I really didn’t need to ask. The car was an old, stick-shift model a friend of mine had let me have for next to nothing back before I got married. It had well over sixty thousand miles on it. And besides, my wife didn’t even have a driver’s license.
“I’ll come back later to get my painting materials and clothes and things. Does that work for you?”
“Sure, that’s fine. By ‘later,’ how much later do you mean?”
“I have no idea,” I said. I couldn’t wrap my mind around the future. There was barely any ground left under my feet. Just remaining upright was all I could manage.
“I might not stay here all that long,” my wife said, sounding reluctant.
“Everyone might go to the moon,” I said.
She seemed not to have caught it. “Sorry?”

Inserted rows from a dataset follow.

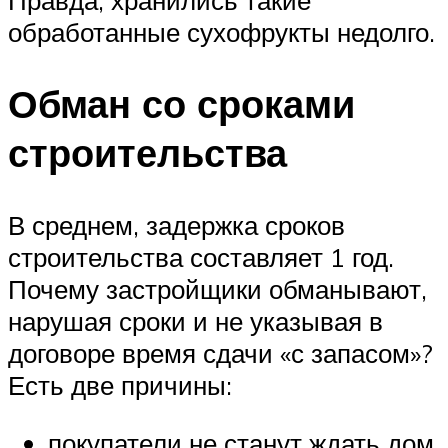
обработанные сухофрукты недолго.
Обман со сроками
строительства
В среднем, задержка сроков
строительства составляет 1 год.
Почему застройщики обманывают,
нарушая сроки и не указывая в
договоре время сдачи «с запасом»?
Есть две причины:
покупатели не станут ждать дом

“Nothing. It’s not important.”
----
—
By seven that evening I’d stuffed my belongings into an oversized gym bag and thrown that into the trunk of my red Peugeot 205. Some changes of clothes, toiletries, a few books and diaries. A simple camping set I had always had for hiking. Sketchbooks and a set of drawing pencils. Other than these few items, I had no idea what else to take. It’s okay, I told myself, if I need anything I can buy it somewhere. While I packed the gym bag and went in and out of the apartment, she was still seated at the kitchen table. The coffee cup was still on top of the table, and she continued to stare inside it…
“I have a request, too,” she said. “Even if we break up like this, can we still be friends?”

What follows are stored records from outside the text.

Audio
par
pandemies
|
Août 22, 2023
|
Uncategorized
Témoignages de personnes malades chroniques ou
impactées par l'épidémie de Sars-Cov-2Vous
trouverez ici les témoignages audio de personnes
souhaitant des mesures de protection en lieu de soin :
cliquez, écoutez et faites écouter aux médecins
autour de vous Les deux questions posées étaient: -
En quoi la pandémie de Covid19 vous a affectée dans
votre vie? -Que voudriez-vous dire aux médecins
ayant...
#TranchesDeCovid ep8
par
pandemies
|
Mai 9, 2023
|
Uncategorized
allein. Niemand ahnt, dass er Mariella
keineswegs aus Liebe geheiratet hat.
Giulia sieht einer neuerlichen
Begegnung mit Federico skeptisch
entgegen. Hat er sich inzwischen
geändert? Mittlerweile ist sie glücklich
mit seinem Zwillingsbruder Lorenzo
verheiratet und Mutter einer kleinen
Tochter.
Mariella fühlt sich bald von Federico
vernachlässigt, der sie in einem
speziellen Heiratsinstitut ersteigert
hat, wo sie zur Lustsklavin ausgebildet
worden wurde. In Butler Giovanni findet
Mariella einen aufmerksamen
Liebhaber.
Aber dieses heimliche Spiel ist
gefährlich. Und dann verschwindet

I couldn’t grasp what she was trying to say. I’d finished tugging on my shoes, had shouldered the bag, and stood, one hand on the doorknob, to stare at her.
“Be friends?”
“I’d like to meet and talk sometimes. If possible, I mean.”
I still couldn’t understand what she meant. Be friends? Meet and talk sometimes? What would we talk about? It’s like she’d posed a riddle. What could she be trying to convey to me? That she didn’t have any bad feelings toward me? Was that it?